If a line in the records contains the string "SPAN", show that line.

→ **Pictures with circuit source files**
----------------------------------------
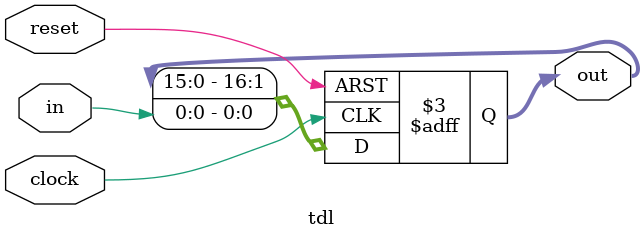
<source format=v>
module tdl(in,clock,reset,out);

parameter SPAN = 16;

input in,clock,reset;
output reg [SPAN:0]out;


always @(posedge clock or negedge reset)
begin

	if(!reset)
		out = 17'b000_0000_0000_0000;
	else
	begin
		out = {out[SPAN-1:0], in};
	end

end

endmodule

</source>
----------------------------------------
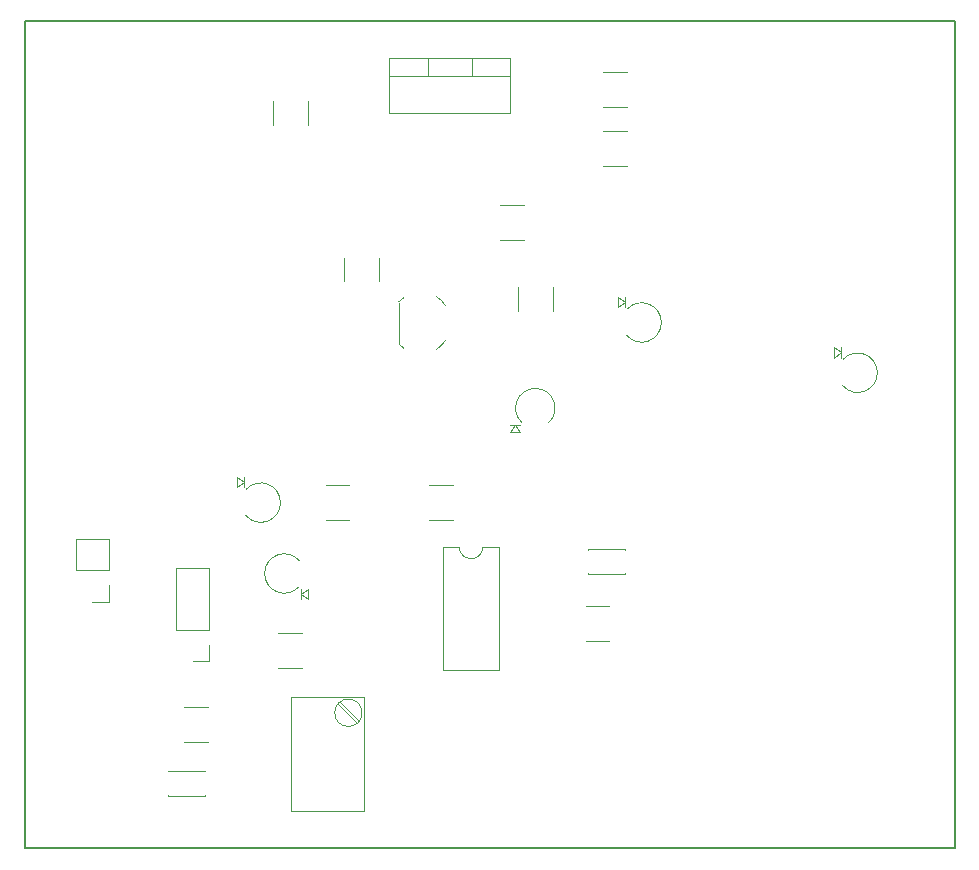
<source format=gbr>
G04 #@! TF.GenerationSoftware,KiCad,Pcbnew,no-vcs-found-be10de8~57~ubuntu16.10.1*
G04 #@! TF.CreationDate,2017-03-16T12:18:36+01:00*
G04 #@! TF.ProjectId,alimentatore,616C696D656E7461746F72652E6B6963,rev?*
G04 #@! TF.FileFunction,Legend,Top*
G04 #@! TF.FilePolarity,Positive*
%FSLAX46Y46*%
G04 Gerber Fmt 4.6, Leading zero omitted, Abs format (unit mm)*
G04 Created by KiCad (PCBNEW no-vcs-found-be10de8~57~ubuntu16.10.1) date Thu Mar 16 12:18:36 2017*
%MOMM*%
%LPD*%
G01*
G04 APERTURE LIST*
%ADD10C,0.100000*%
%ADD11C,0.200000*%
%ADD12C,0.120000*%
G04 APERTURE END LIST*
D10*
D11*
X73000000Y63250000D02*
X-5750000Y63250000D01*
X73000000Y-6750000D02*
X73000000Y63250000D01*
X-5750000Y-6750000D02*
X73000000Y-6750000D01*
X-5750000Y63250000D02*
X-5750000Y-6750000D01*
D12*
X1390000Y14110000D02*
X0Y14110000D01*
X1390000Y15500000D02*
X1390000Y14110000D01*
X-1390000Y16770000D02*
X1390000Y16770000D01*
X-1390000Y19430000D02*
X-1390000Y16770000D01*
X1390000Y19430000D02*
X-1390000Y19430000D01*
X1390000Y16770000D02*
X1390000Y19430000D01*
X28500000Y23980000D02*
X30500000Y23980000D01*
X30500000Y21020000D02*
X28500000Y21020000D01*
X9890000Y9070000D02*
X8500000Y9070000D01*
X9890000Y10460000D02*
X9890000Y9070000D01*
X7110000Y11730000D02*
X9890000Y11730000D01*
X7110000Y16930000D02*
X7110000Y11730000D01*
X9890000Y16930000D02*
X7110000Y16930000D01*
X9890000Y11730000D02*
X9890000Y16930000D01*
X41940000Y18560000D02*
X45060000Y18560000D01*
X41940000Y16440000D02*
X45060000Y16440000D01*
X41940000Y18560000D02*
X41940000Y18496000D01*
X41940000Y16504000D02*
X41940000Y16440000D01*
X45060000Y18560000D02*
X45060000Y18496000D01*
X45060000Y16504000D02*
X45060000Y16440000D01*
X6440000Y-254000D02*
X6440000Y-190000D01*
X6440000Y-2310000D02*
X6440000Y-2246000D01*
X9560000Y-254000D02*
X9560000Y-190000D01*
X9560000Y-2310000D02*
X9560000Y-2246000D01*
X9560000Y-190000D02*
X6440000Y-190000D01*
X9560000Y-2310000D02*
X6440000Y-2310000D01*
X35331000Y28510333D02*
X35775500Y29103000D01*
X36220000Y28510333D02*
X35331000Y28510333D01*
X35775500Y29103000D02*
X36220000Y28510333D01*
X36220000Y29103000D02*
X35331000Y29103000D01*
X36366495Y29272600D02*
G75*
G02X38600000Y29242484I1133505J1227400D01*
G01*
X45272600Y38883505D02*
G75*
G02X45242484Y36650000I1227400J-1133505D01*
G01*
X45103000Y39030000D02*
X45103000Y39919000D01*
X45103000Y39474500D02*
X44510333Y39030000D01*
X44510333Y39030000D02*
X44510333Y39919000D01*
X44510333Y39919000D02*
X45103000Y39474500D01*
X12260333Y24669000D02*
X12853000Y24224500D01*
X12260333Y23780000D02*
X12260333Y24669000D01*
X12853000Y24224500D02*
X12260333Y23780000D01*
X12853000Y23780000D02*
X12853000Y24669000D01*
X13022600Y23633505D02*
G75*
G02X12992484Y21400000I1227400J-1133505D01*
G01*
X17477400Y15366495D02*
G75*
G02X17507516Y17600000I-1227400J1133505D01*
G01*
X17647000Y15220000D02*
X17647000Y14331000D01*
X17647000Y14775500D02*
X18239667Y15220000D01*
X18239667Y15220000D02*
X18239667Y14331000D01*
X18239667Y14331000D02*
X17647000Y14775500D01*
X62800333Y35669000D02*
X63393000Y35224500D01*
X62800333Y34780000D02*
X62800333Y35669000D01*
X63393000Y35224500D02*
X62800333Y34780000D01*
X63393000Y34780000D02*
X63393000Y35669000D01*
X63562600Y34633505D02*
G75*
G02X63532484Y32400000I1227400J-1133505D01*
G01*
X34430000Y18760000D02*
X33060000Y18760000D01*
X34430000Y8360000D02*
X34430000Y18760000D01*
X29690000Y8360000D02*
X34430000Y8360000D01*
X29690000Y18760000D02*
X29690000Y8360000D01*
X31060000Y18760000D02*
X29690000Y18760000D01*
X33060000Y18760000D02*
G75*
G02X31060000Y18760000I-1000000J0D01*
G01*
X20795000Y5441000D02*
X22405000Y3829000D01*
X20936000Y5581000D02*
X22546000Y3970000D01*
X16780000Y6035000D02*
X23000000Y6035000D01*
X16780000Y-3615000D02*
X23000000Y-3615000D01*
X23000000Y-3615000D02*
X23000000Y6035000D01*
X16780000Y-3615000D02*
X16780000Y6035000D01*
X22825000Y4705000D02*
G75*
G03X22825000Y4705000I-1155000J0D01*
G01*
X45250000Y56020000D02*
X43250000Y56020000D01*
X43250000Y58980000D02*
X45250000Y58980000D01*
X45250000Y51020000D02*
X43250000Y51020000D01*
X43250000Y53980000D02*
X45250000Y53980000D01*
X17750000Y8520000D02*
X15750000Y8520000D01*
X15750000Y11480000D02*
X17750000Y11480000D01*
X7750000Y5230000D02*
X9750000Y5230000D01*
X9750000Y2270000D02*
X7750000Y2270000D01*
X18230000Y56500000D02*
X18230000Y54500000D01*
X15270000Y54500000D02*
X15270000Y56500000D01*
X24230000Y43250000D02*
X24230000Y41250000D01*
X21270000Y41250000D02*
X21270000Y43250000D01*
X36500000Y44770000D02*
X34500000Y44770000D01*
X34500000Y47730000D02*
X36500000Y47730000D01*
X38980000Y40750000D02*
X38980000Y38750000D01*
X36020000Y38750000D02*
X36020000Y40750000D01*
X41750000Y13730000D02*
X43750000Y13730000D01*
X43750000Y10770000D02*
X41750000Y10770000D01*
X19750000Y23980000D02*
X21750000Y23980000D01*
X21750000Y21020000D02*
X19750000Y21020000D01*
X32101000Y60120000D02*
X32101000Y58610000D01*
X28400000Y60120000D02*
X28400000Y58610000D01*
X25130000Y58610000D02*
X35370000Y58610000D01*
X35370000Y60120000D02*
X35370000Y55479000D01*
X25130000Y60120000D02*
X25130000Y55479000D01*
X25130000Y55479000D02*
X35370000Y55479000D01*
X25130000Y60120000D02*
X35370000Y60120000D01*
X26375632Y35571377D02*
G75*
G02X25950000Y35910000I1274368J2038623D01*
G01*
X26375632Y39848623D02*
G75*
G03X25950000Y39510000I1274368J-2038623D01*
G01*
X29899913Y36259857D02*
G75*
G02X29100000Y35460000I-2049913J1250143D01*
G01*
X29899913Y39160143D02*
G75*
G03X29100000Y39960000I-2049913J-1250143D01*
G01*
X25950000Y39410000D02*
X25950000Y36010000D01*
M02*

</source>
----------------------------------------
→ **RESULT BELOW**
parameter SPAN = 16;
output reg [SPAN:0]out;
		out = {out[SPAN-1:0], in};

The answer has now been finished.